_Extracted records_:
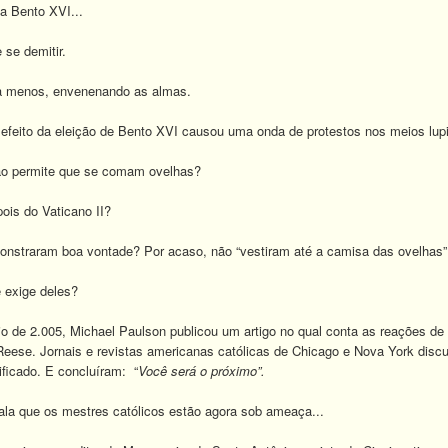
a Bento XVI...
se demitir.
a menos, envenenando as almas.
 efeito da eleição de Bento XVI causou uma onda de protestos nos meios lu
ão permite que se comam ovelhas?
pois do Vaticano II?
monstraram boa vontade? Por acaso, não “vestiram até a camisa das ovelhas”
 exige deles?
o de 2.005, Michael Paulson publicou um artigo no qual conta as reações de
eese. Jornais e revistas americanas católicas de Chicago e Nova York disc
ificado. E concluíram: “
Você será o próximo”.
ala que os mestres católicos estão agora sob ameaça...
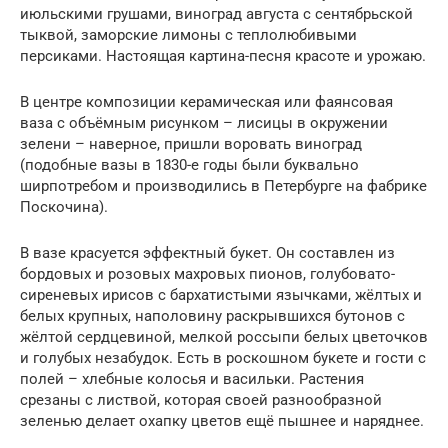
июльскими грушами, виноград августа с сентябрьской
тыквой, заморские лимоны с теплолюбивыми
персиками. Настоящая картина-песня красоте и урожаю.
В центре композиции керамическая или фаянсовая
ваза с объёмным рисунком – лисицы в окружении
зелени – наверное, пришли воровать виноград
(подобные вазы в 1830-е годы были буквально
ширпотребом и производились в Петербурге на фабрике
Поскочина).
В вазе красуется эффектный букет. Он составлен из
бордовых и розовых махровых пионов, голубовато-
сиреневых ирисов с бархатистыми язычками, жёлтых и
белых крупных, наполовину раскрывшихся бутонов с
жёлтой сердцевиной, мелкой россыпи белых цветочков
и голубых незабудок. Есть в роскошном букете и гости с
полей – хлебные колосья и васильки. Растения
срезаны с листвой, которая своей разнообразной
зеленью делает охапку цветов ещё пышнее и наряднее.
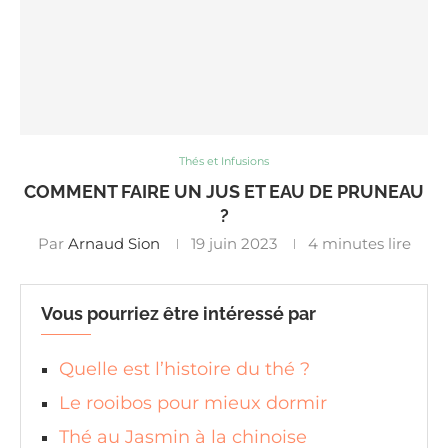
Thés et Infusions
COMMENT FAIRE UN JUS ET EAU DE PRUNEAU
?
Par
Arnaud Sion
19 juin 2023
4 minutes lire
Vous pourriez être intéressé par
Quelle est l’histoire du thé ?
Le rooibos pour mieux dormir
Thé au Jasmin à la chinoise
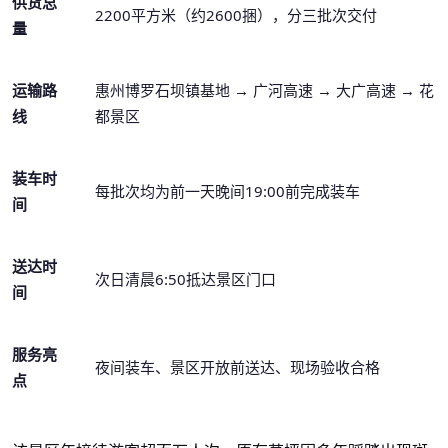
供货总
2200平方米（约2600捆），分三批次交付
量
运输路
惠州博罗石坝镇基地
→ 广河高速 → 大广高速 → 花
线
都景区
装车时
每批次均为前一天晚间
19:00前完成装车
间
送达时
次日清晨
6:50抵达景区门口
间
服务亮
夜间装车、景区开放前送达、现场验收合格
点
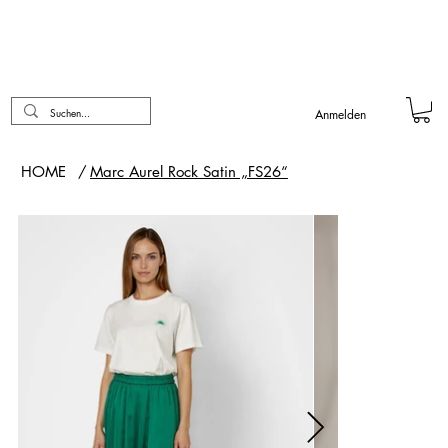
Anmelden
HOME
/
Marc Aurel Rock Satin „FS26“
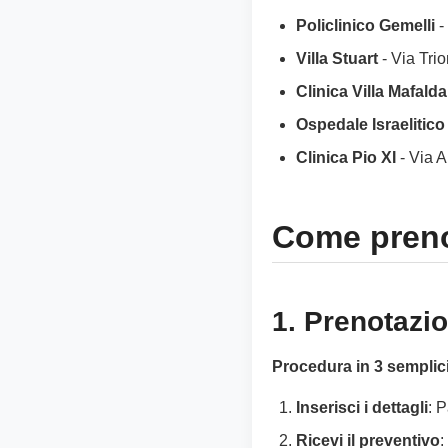
Policlinico Gemelli
-
Villa Stuart
- Via Trio
Clinica Villa Mafalda
Ospedale Israelitico
Clinica Pio XI
- Via A
Come preno
1. Prenotaz
Procedura in 3 semplici
Inserisci i dettagli
: 
Ricevi il preventivo
:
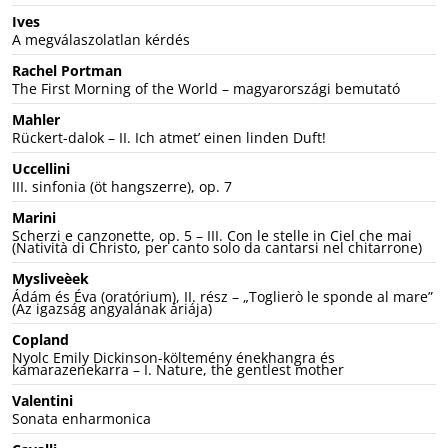
Ives
A megválaszolatlan kérdés
Rachel Portman
The First Morning of the World – magyarországi bemutató
Mahler
Rückert-dalok – II. Ich atmet’ einen linden Duft!
Uccellini
III. sinfonia (öt hangszerre), op. 7
Marini
Scherzi e canzonette, op. 5 – III. Con le stelle in Ciel che mai
(Natività di Christo, per canto solo da cantarsi nel chitarrone)
Mysliveèek
Ádám és Éva (oratórium), II. rész – „Toglierò le sponde al mare”
(Az igazság angyalának áriája)
Copland
Nyolc Emily Dickinson-költemény énekhangra és
kamarazenekarra – I. Nature, the gentlest mother
Valentini
Sonata enharmonica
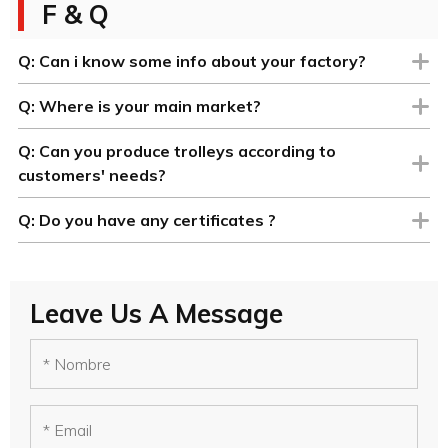
F & Q
Q:
Can i know some info about your factory?
Q:
Where is your main market?
Q:
Can you produce trolleys according to
customers' needs?
Q:
Do you have any certificates ?
Leave Us A Message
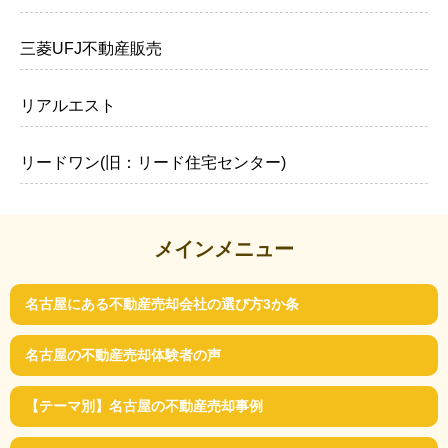
三菱UFJ不動産販売
リアルエスト
リードワン(旧：リード住宅センター)
メインメニュー
名古屋にある不動産売却会社の選び方3か条
名古屋の不動産売却体験者の声
【テーマ別】名古屋の不動産売却事例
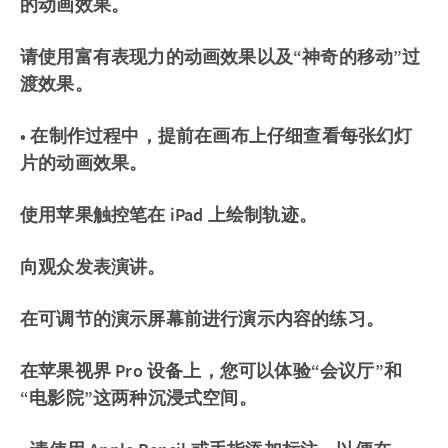
的动画效果。
请使用富有表现力的动画效果以及“神奇的移动”过
渡效果。
• 在制作过程中，提前在画布上仔细查看每张幻灯
片的动画效果。
使用苹果触控笔在 iPad 上绘制轨迹。
向观众发表演讲。
在可调节的演示屏幕前进行演示内容的练习。
在苹果视界 Pro 设备上，您可以体验“会议厅”和
“电影院”这两种沉浸式空间。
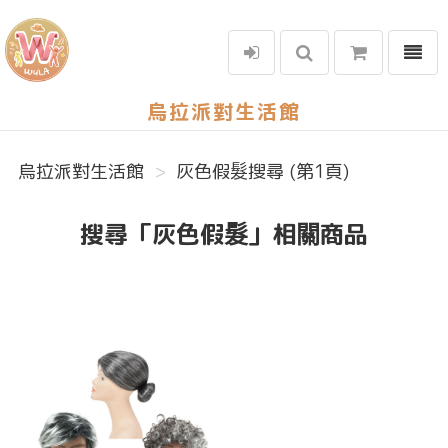
選單
烏拉派對生活館
烏拉派對生活館
灰色假髮搜尋 (第1頁)
搜尋「灰色假髮」相關商品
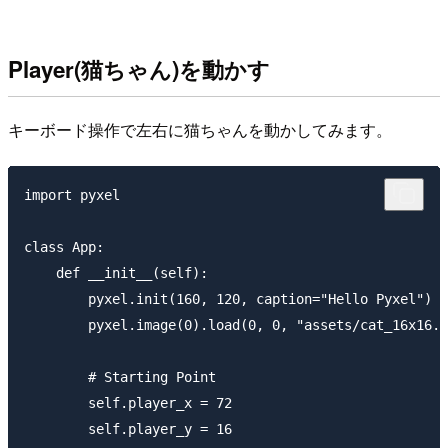
Player(猫ちゃん)を動かす
キーボード操作で左右に猫ちゃんを動かしてみます。
import pyxel

class App:

    def __init__(self):

        pyxel.init(160, 120, caption="Hello Pyxel")

        pyxel.image(0).load(0, 0, "assets/cat_16x16.p
        # Starting Point

        self.player_x = 72

        self.player_y = 16
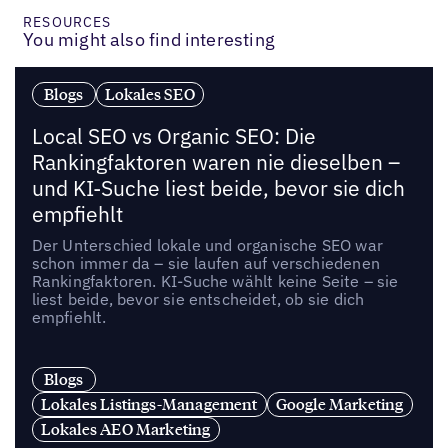
RESOURCES
You might also find interesting
Blogs
Lokales SEO
Local SEO vs Organic SEO: Die
Rankingfaktoren waren nie dieselben –
und KI-Suche liest beide, bevor sie dich
empfiehlt
Der Unterschied lokale und organische SEO war
schon immer da – sie laufen auf verschiedenen
Rankingfaktoren. KI-Suche wählt keine Seite – sie
liest beide, bevor sie entscheidet, ob sie dich
empfiehlt.
Blogs
Lokales Listings-Management
Google Marketing
Lokales AEO Marketing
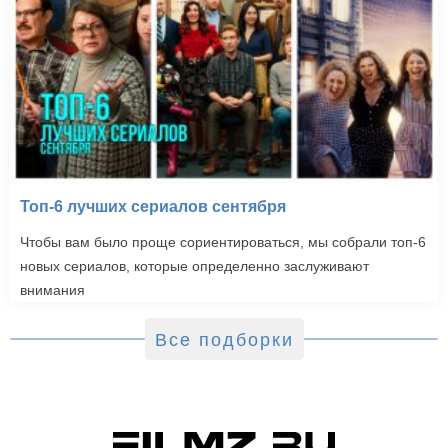
Топ-6 лучших сериалов сентября
Чтобы вам было проще сориентироваться, мы собрали топ-6
новых сериалов, которые определенно заслуживают
внимания
Все подборки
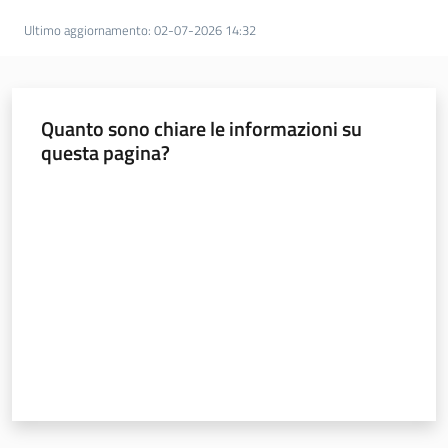
Ultimo aggiornamento
:
02-07-2026 14:32
Quanto sono chiare le informazioni su
questa pagina?
Valuta da 1 a 5 stelle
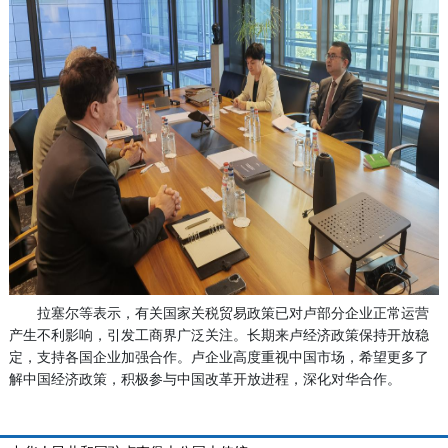
拉塞尔等表示，有关国家关税贸易政策已对卢部分企业正常运营
产生不利影响，引发工商界广泛关注。长期来卢经济政策保持开放稳
定，支持各国企业加强合作。卢企业高度重视中国市场，希望更多了
解中国经济政策，积极参与中国改革开放进程，深化对华合作。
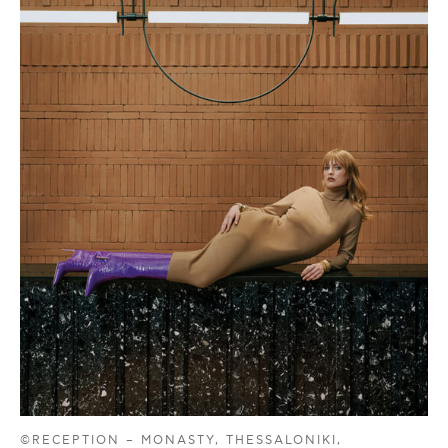
©RECEPTION – MONASTY, THESSALONIKI,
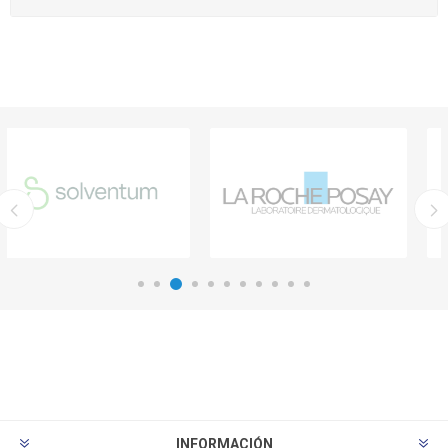
INFORMACIÓN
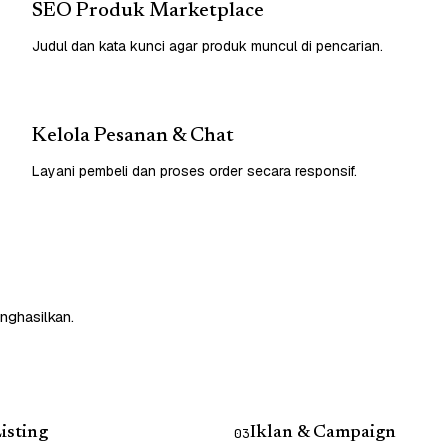
SEO Produk Marketplace
Judul dan kata kunci agar produk muncul di pencarian.
Kelola Pesanan & Chat
Layani pembeli dan proses order secara responsif.
nghasilkan.
isting
Iklan & Campaign
03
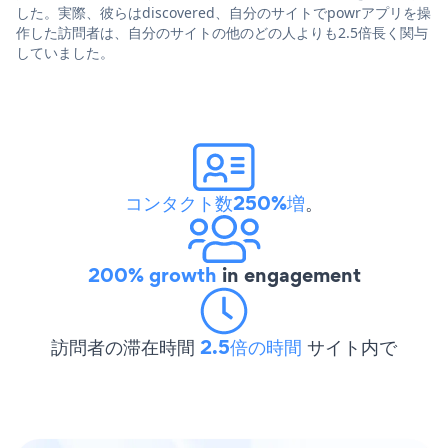
した。実際、彼らはdiscovered、自分のサイトでpowrアプリを操
作した訪問者は、自分のサイトの他のどの人よりも2.5倍長く関与
していました。
コンタクト数250%増
。
200% growth
in engagement
訪問者の滞在時間
2.5倍の時間
サイト内で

_Task prompt_:
For the word "Bento", return every line of the records that holds it.

_Answer section_:
a Bento XVI...
 efeito da eleição de Bento XVI causou uma onda de protestos nos meios lu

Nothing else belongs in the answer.